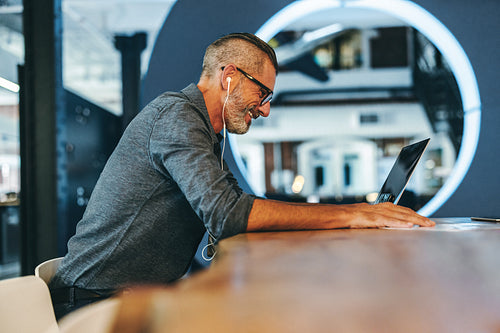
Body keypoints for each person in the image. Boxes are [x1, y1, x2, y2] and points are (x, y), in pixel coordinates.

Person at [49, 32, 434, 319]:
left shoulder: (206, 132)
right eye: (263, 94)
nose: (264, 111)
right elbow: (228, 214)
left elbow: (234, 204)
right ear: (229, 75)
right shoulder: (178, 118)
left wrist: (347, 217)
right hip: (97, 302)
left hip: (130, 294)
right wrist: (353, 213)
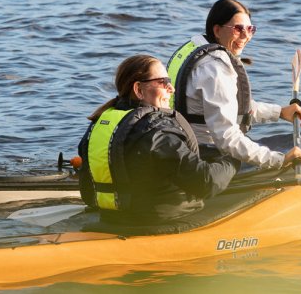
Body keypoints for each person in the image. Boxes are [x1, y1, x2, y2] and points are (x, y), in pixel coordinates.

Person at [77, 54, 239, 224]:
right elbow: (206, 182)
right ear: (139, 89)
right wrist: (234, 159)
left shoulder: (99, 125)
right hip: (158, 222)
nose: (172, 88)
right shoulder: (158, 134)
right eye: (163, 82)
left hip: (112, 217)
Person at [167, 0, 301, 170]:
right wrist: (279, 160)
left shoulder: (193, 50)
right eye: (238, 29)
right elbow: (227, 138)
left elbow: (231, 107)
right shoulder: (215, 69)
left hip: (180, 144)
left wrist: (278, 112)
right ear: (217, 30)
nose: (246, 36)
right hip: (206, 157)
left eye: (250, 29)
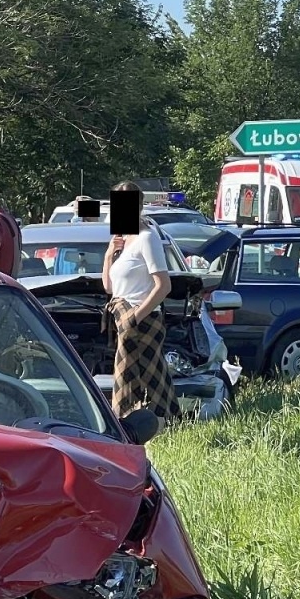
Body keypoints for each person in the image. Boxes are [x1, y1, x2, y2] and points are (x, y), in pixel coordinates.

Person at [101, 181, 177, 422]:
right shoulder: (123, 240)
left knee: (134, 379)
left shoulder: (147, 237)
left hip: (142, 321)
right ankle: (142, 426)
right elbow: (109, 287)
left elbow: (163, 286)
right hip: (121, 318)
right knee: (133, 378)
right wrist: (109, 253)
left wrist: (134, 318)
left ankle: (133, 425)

...

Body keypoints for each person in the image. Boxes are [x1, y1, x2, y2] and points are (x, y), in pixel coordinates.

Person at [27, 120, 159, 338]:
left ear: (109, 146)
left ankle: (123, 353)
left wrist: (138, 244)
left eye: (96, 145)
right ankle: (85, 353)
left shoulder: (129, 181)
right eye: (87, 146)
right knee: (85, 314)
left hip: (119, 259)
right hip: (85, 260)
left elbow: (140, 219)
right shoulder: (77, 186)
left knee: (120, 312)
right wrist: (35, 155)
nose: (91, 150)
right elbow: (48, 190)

--

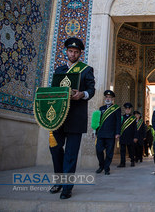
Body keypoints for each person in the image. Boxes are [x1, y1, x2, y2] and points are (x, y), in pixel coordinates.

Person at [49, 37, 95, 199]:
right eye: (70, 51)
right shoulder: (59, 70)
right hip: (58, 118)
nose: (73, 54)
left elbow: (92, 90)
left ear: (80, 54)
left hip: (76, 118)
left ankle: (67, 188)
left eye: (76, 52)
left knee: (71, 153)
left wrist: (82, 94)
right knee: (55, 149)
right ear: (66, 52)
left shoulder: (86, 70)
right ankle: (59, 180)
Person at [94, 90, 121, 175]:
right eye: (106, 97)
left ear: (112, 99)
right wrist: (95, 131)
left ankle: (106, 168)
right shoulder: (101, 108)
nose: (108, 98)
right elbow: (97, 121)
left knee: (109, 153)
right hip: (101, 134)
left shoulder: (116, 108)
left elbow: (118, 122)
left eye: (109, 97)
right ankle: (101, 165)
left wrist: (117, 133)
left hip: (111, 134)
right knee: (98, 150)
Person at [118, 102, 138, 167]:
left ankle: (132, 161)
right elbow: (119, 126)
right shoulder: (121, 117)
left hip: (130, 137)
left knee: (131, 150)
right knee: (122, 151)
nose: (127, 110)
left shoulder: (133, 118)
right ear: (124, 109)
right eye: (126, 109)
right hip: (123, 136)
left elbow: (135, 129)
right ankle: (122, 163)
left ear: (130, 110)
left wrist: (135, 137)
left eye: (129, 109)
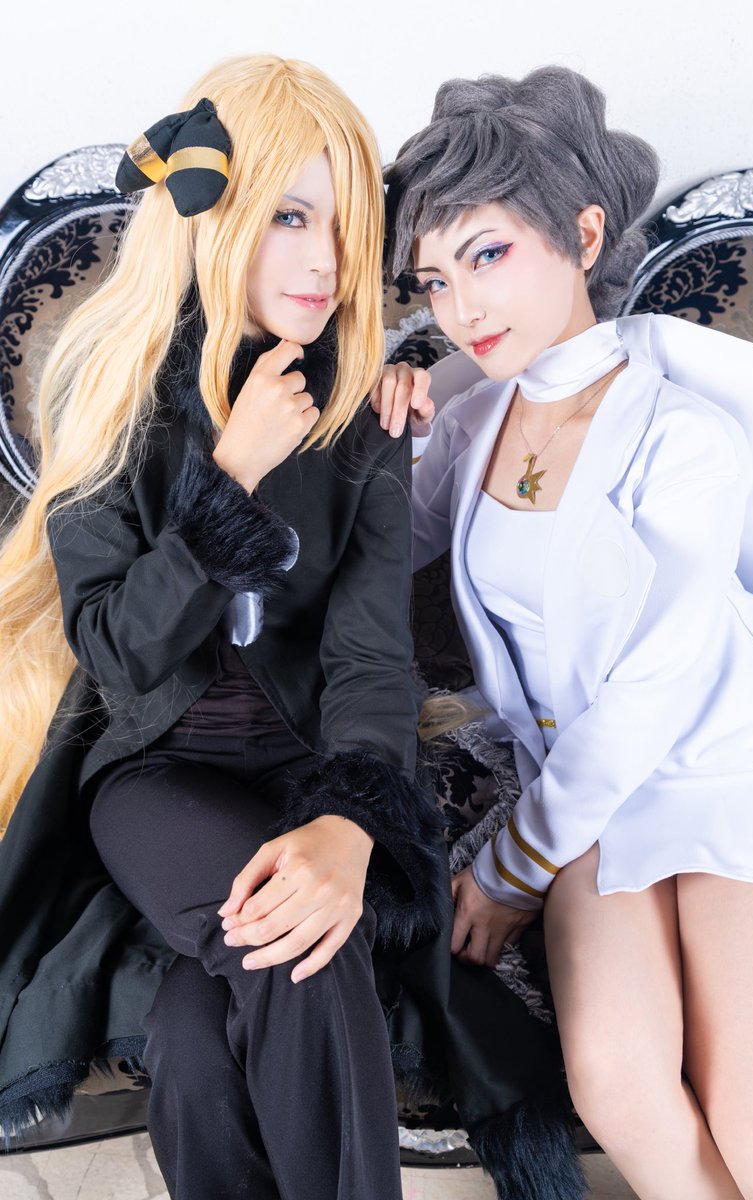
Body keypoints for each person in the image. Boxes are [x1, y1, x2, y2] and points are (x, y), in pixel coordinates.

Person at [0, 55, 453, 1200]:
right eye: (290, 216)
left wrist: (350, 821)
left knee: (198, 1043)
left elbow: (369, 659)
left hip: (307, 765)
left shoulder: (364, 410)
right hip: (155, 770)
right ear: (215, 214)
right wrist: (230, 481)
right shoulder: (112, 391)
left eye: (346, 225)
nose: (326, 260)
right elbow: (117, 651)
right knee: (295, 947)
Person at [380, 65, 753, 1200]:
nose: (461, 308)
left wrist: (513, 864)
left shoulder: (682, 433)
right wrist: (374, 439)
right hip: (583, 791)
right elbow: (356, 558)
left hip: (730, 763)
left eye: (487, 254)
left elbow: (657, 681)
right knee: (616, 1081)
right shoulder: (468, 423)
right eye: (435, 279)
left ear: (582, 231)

ASSIGNED TASK |
What is needed is an exact copy of the lines above, from the one holding "left hip: (180, 144)" down to the one holding "right knee: (133, 378)", with those two included and the pictures left out.

OUTPUT OF THE TASK |
left hip: (180, 144)
left wrist: (278, 112)
right ear: (217, 30)
nose: (246, 36)
right hip: (206, 157)
left eye: (250, 29)
Body keypoints for each person in the image. Boxes are [x1, y1, x2, y2] and points are (x, y), in pixel coordinates.

Person at [101, 181, 177, 422]:
right shoulder: (123, 240)
left knee: (134, 379)
left shoulder: (147, 237)
left hip: (142, 321)
right ankle: (142, 426)
right elbow: (109, 287)
left elbow: (163, 286)
right hip: (121, 318)
right knee: (133, 378)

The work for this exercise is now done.